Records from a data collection
******************************

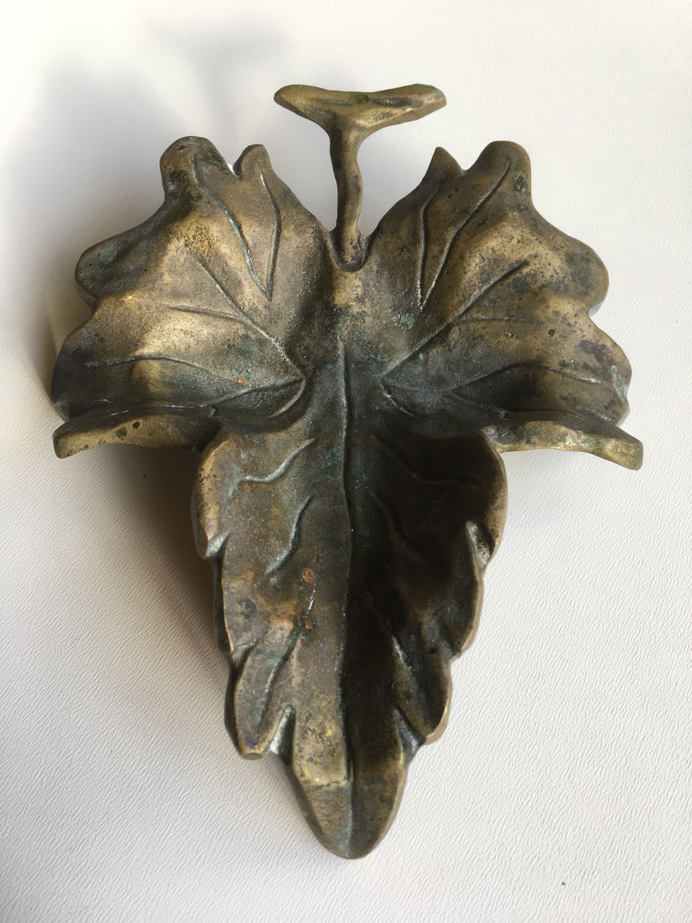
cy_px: 462
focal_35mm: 29
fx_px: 773
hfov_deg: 48.2
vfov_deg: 61.7
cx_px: 346
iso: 40
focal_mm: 4.15
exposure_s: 1/100
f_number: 2.2
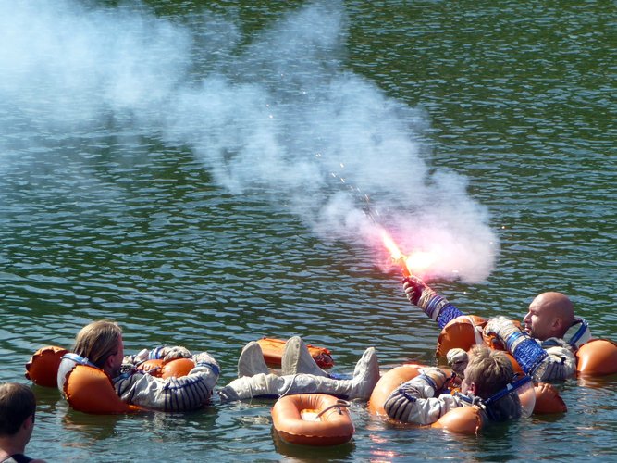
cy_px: 232
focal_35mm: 270
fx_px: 4812
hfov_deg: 7.3
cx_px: 308
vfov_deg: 5.5
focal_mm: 34.2
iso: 100
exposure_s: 1/400
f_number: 4.8
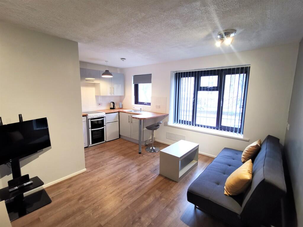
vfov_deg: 78.1
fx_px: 140
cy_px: 114
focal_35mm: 16
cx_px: 152
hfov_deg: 94.5
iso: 400
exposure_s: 1/33.3
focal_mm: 3.95
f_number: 2.2
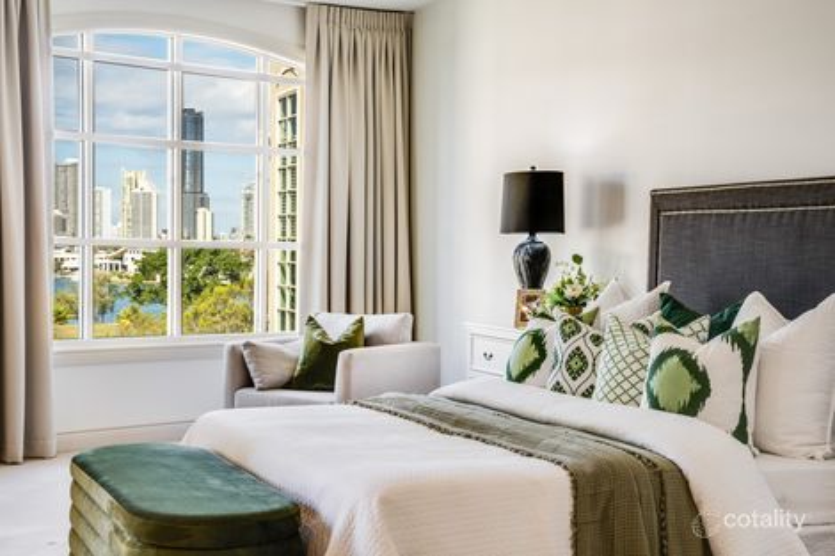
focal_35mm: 56
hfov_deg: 35.7
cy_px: 278
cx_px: 418
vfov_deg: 24.2
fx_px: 1298
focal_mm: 56
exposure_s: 1/160
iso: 320
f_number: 11
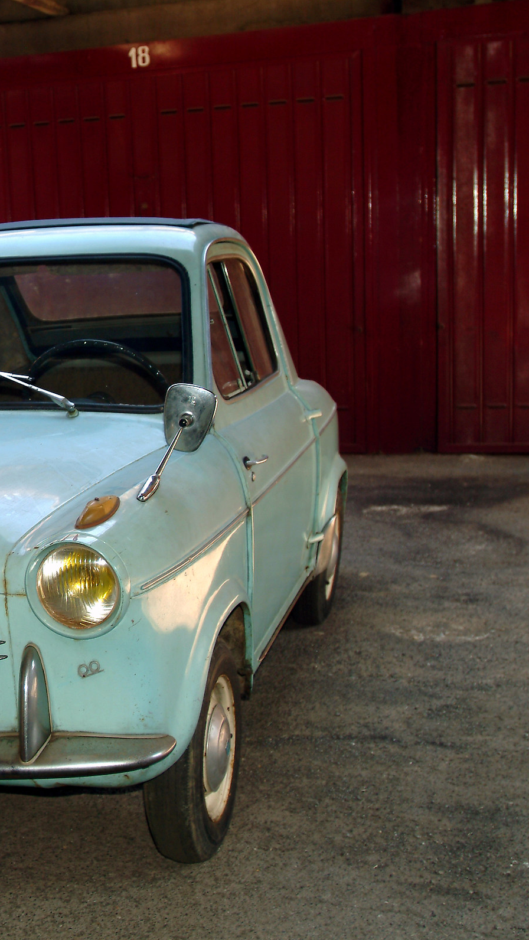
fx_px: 1241
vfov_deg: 41.5
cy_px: 471
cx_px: -25
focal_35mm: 50
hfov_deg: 22.9
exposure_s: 1/125
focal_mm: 21
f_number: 2.8
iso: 100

******************************

Copy the data word for word, no pictures.

#### Answer to this exercise
cy_px: 462
focal_35mm: 29
fx_px: 773
hfov_deg: 48.2
vfov_deg: 61.7
cx_px: 346
iso: 40
focal_mm: 4.15
exposure_s: 1/100
f_number: 2.2
cy_px: 232
focal_35mm: 270
fx_px: 4812
hfov_deg: 7.3
cx_px: 308
vfov_deg: 5.5
focal_mm: 34.2
iso: 100
exposure_s: 1/400
f_number: 4.8
vfov_deg: 78.1
fx_px: 140
cy_px: 114
focal_35mm: 16
cx_px: 152
hfov_deg: 94.5
iso: 400
exposure_s: 1/33.3
focal_mm: 3.95
f_number: 2.2
focal_35mm: 56
hfov_deg: 35.7
cy_px: 278
cx_px: 418
vfov_deg: 24.2
fx_px: 1298
focal_mm: 56
exposure_s: 1/160
iso: 320
f_number: 11
fx_px: 1241
vfov_deg: 41.5
cy_px: 471
cx_px: -25
focal_35mm: 50
hfov_deg: 22.9
exposure_s: 1/125
focal_mm: 21
f_number: 2.8
iso: 100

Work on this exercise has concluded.